Roberto Corsame Jr.

Personal information
- Full name: Roberto Sagun Corsame Jr.
- Date of birth: December 14, 1996 (age 29)
- Place of birth: Tondo, Manila, Philippines
- Height: 1.67 m (5 ft 6 in)
- Positions: Winger; full-back;

Team information
- Current team: Maharlika F.C.
- Number: 30

Youth career
- Tondo High School

College career
- Years: Team / Apps / (Gls)
- 2014–2018: Arellano University

Senior career*
- Years: Team / Apps / (Gls)
- 2014: Dolphins United
- 2017: Flame United
- 2019–2020: Mendiola 1991 / 13 / (2)
- 2020–2021: Kaya–Iloilo / 2 / (0)
- 2021–: Dynamic Herb Cebu / 63 / (9)

International career^{‡}
- 2017: Philippines U23 / 7 / (0)

= Roberto Corsame =

Filipino footballer

Roberto Sagun "Papuh" Corsame Jr. (born 14 December 1996) is a Filipino professional footballer who plays either as a winger or a full-back for Dynamic Herb Cebu of the Philippines Football League. He has also played for the youth teams of the Philippines.

==Personal life==
Corsame was born in Tondo, Manila, where he played "FutKal" due to the lack of space for football pitches.

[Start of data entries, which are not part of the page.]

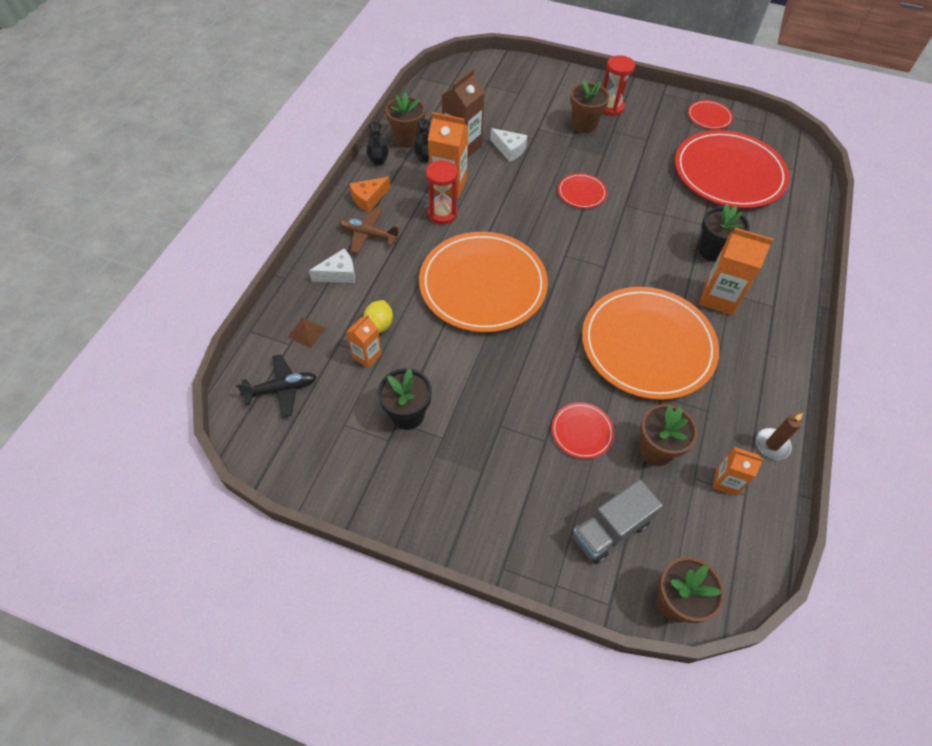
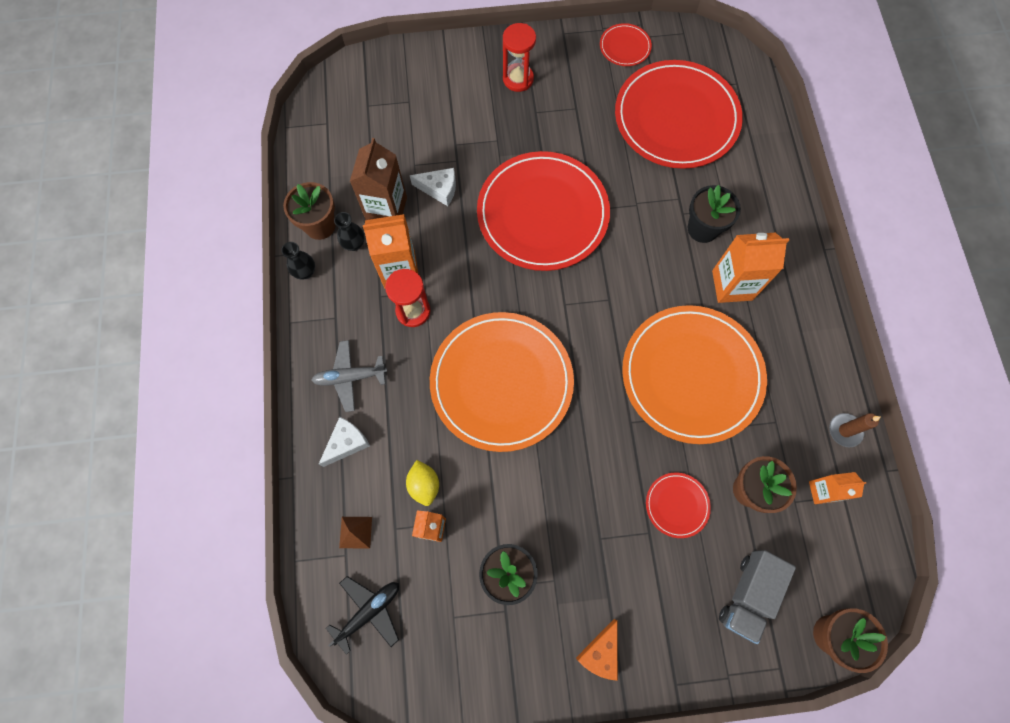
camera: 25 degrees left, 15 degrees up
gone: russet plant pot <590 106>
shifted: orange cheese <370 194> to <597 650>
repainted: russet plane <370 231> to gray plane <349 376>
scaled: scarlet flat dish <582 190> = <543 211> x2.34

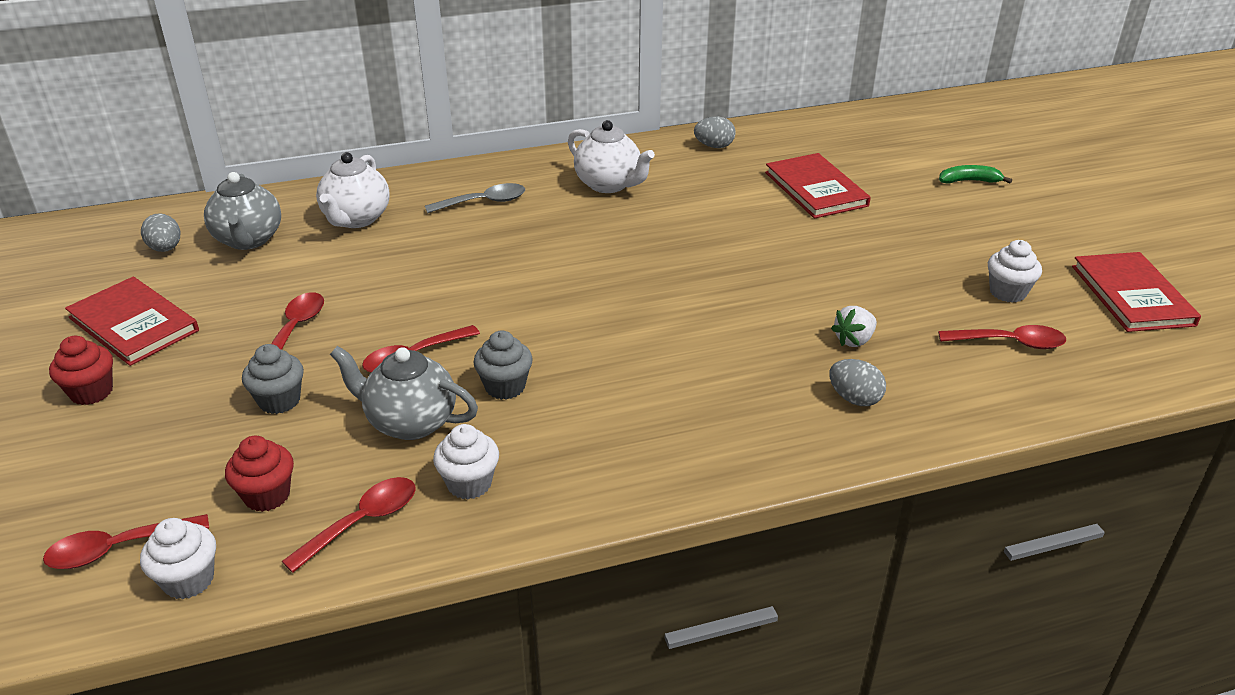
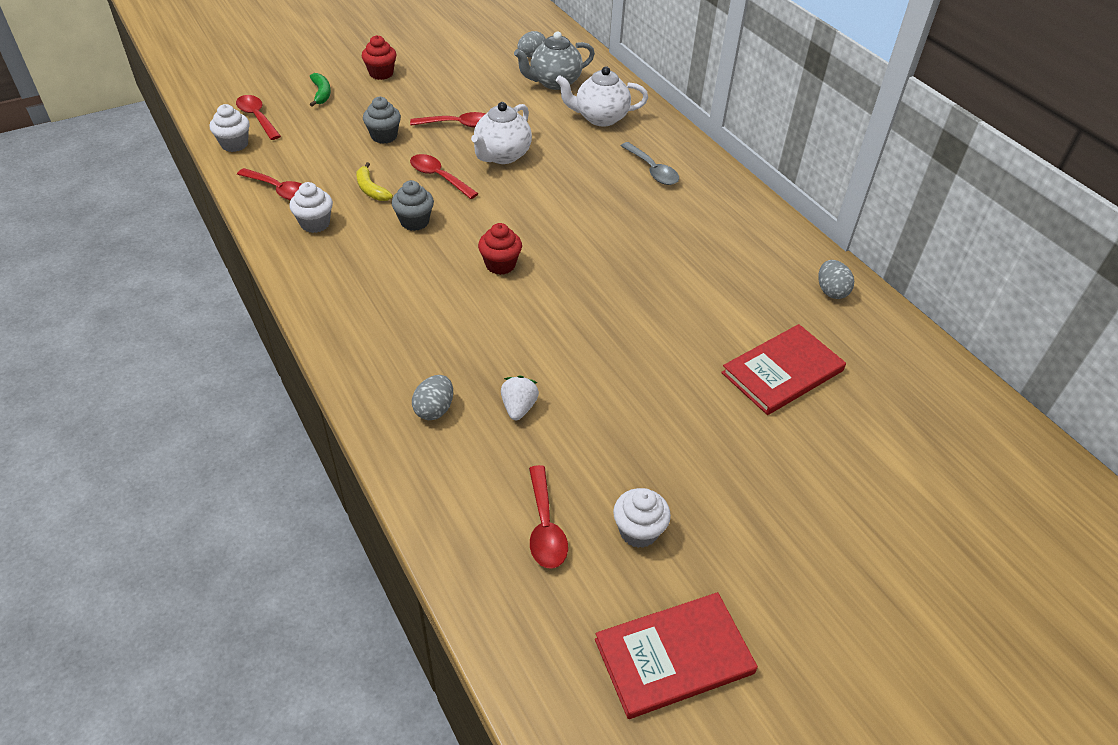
camera: 75 degrees right, 10 degrees up
gone: scarlet book <132 321>
shifted: scarlet fairy cake <259 474> to <500 249>; snow-white china teapot <611 156> to <501 133>; green banana <975 174> to <320 90>
swapped: gray china teapot <404 393> to bright yellow banana <374 181>
rotated: snow-white berry <854 326> = <520 397> 60 degrees clockwise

In 2010, he was one of the candidates who was in contention to carry the FIFA flag during the 2010 FIFA World Cup.

==College career==
Corsame played college football for the Chiefs, the team of Arellano University. The team participated in the NCAA, with Corsame leading them in attack to their first-ever and to date only college title in 2016. He would graduate from the university in 2018, after leading them to another final. He also played for the Arellano juniors team during the 2013 Palarong Pambansa.

==Club career==
===Early career===
In 2014, Corsame first played club football in the United Football League Division 2, playing for Dolphins United. Before joining Mendiola, he would also participate in tournaments for Flame United alongside other PFL players. Corsame was also active in grassroots football in his local community, as one of the main players of Tondo Football Club and helping kids discover the game. He would also play for Tondo in the 7's Football League.

===Mendiola 1991===
After a short break, Corsame joined Mendiola 1991, a new team in the Philippines Football League, which was composed primarily of players from Corsame's college rivals San Beda. He was a vital player for Mendiola, initially playing in the short-lived Philippine Premier League before helping them to a 5th-place finish overall in the PFL, and was also important during the club's run to the semifinals of the 2019 Copa Paulino Alcantara.

===Kaya–Iloilo===
In 2020, Corsame left Mendiola to join then 2nd-placers Kaya F.C.–Iloilo as a reinforcement for the club's campaign in the 2020 AFC Cup. However, the tournament was cut short due to the COVID-19 pandemic. He played for the club during the 2020 edition of the Philippines Football League which was held in a bubble.

===Dynamic Herb Cebu===
After leaving Kaya, he signed for newly formed Dynamic Herb Cebu which was looking to participate in the Philippines Football League. In the 2022–23 season, he established himself as an important presence at the club and helped them to a 2nd-place finish, qualifying for the AFC Cup for the first time.

==International career==
===Philippines U23===
Due to his performances for Arellano, he was first called up to the Philippines U-23 in the 2018 AFC U-23 Qualifiers against China, Japan, and Cambodia. He played again for the U23s later that year in the 2017 Southeast Asian Games, making his debut in a 2–0 win over Cambodia after subbing in for Troy Limbo.